Soon after, we determined that it was a bogus shooting and the body armor went away.

"It'll never happen to me."

"Revolvers are obsolete and no good for defense." For some people, they remain a top choice. For someone who works at shooting skill, they can be an asset in learning trigger control. Their day has not yet passed.
Cops tended to show up at qualification but didn't pick up their primers or have the shift loaders load ammo for them (We got a thousand primers a year. The outfit supplied the Star reloader, a loader operator on each shift. You provided the slugs and brass and the powder was gratis.) I'd happily trade guys out of their primers and got to be one of the loader operators, loading 3,000 or so rounds a year just at the department in addition to what I loaded at home.

Still, those cops tended to win fights against some pretty nasty characters. Same with armed citizens – people who'd bought a pistol, fired six rounds and dropped the gun in a sock drawer seemed to do well against violent felons – when they could get to the gun.

The data may change over time, but it seems the armed citizen seems to win over violent criminal offenders overwhelmingly. Now that the no-longer federally sanctioned War on Terror has come home to roost, it may not work out that way in future. We'll see.

Next on the list is the type of gun or make of gun that gets the absolute statement of fact, the real truth: "If it's not X, you'll die." Yeah, okay. That's kind of like the "cheap, easily concealed handgun is no good, a widow-maker, etc." You'll find that it's (1) being aware there's a serious problem, (2) willingness to deal with that problem and (3) having a tool to assist in the process that makes all the difference.
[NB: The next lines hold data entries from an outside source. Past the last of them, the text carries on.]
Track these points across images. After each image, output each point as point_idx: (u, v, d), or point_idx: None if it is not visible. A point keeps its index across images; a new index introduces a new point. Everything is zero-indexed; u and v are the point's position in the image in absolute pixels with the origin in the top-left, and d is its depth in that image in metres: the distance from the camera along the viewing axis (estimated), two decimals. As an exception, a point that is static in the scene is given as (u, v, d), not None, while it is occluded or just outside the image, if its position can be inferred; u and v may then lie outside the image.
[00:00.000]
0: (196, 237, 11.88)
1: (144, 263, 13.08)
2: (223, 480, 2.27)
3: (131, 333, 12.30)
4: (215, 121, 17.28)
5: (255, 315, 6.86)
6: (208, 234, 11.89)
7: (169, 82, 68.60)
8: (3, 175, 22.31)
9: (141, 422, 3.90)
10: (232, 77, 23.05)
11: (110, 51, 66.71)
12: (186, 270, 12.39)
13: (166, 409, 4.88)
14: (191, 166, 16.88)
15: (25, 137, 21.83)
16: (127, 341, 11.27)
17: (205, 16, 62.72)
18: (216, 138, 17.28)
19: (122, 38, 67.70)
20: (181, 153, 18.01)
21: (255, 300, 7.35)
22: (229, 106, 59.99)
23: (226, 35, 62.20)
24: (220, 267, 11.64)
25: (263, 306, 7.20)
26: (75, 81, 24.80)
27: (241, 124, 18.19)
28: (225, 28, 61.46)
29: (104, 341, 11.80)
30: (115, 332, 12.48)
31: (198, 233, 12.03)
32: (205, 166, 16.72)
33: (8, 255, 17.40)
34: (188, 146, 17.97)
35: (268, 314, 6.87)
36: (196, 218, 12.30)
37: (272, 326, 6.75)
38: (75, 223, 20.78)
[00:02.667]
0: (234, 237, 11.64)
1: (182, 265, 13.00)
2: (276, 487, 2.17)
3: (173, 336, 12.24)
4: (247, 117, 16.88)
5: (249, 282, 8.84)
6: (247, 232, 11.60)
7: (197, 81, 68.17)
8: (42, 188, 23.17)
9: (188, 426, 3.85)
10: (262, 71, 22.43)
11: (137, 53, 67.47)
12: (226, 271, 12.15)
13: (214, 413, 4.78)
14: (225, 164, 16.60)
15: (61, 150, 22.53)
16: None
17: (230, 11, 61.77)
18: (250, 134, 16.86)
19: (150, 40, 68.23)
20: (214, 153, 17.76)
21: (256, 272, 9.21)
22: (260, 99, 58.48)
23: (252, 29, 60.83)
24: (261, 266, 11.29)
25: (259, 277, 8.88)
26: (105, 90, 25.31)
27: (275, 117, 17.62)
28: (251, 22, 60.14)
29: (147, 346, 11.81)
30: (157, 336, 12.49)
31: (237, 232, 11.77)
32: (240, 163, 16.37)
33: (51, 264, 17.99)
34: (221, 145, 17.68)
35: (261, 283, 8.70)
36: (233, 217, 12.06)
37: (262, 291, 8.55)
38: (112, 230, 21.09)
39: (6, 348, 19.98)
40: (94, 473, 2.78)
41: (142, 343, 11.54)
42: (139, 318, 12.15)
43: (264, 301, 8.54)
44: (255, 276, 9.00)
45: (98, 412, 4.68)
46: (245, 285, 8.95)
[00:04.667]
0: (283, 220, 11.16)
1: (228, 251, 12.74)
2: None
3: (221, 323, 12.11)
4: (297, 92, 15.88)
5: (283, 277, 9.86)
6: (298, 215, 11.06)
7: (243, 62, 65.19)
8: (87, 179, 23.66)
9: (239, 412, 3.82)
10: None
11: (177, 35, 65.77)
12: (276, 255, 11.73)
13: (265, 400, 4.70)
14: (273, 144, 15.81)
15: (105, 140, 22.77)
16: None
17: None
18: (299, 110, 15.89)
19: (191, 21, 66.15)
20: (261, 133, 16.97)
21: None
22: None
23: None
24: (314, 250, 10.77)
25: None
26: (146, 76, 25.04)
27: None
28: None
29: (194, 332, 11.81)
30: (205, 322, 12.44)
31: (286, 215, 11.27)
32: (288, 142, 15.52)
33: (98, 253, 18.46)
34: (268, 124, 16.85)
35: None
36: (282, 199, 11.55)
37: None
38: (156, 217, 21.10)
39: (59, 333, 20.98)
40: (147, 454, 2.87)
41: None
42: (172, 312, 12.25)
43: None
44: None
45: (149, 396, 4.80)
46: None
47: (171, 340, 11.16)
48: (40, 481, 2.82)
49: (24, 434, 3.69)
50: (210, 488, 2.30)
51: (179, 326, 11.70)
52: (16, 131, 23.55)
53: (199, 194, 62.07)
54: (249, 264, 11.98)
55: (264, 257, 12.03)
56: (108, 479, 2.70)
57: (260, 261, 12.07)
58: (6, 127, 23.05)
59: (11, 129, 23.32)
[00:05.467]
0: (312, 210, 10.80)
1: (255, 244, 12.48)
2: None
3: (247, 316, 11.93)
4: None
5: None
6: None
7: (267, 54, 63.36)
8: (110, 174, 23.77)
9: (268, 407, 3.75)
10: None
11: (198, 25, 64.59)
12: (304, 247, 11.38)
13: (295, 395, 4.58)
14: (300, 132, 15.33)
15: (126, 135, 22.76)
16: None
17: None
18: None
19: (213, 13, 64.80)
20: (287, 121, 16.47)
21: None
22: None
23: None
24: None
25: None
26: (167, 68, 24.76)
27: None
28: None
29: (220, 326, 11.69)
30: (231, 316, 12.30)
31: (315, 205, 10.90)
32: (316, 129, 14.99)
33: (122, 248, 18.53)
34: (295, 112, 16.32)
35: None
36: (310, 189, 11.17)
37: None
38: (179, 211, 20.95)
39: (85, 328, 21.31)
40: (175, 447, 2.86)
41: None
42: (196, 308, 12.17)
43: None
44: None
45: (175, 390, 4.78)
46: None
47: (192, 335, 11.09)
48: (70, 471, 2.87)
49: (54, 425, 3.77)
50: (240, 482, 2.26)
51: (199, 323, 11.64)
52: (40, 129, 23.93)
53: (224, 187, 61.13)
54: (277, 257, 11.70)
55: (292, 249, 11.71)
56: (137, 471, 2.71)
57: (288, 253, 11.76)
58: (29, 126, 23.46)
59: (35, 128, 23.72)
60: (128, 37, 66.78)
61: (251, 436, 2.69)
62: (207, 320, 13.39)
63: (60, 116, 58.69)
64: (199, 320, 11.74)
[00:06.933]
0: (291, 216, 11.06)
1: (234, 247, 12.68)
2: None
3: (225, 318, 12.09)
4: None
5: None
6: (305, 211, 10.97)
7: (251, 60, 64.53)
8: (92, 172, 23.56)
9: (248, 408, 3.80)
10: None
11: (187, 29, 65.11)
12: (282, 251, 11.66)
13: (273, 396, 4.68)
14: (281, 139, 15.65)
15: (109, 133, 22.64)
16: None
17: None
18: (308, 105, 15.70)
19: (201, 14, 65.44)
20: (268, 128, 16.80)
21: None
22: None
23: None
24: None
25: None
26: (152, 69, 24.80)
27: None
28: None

Yeah, that 1911-pattern pistol won't work over a 300-1,000 round class (until it does, which seems to happen). As Ken Hackathorn pointed out in an interview, that data set is irrelevant anyway – he carries 22 rounds of .45 with a 1911. It has to work for that many rounds, after which it becomes an impact weapon. It was the same with "Glocks just blow up," "M&Ps are no good," and other such silliness.

Sure, you should buy and use a gun you can maintain and keep to factory specifications. The 1911 isn't for everyone no more than a traditional double action or a striker fired gun or a revolver. Here's the deal: you find your place and make it work. It could be that a real service style handgun with a high round count service life could be your thing. It may not for whatever reason.

Same with caliber. If I had a nickel for every time the caliber nonsense arose, I'd kick Warren Buffett out of his old Nebraska home and turn it into a museum. The round has to work – reliably fire, extract/eject, reset the firing device, feed up and lock into place. After that, it needs to predictably hit to the sights. Penetration is good too. Expansion? That's angels dancing upon the heads of pins.

I don't care about 9mm vs. .45, .38 vs. 9mm or any of that. It lacks relevance in the real world.

It is critical to have the right size ammo for the gun you carry. That makes a difference.

Revolvers aren't relevant to self-defense? Yes, that's another absolute. They aren't until they are and that's when they're employed. We all know that capacity is limited and if you get a stoppage with a wheel gun that is not related to simply running out of ammo, you're in serious trouble. I carry a revolver nearly every single day – as it backs up another gun, a compact version of a service pistol. Even the service pistol can break, quit running or get taken from me.

Simply stated, when someone rattles off a statement of absolutes, think critically. Don't just buy it because it's a strong statement. Strong statements sound good, but they are often shaky and don't respond well to being pushed.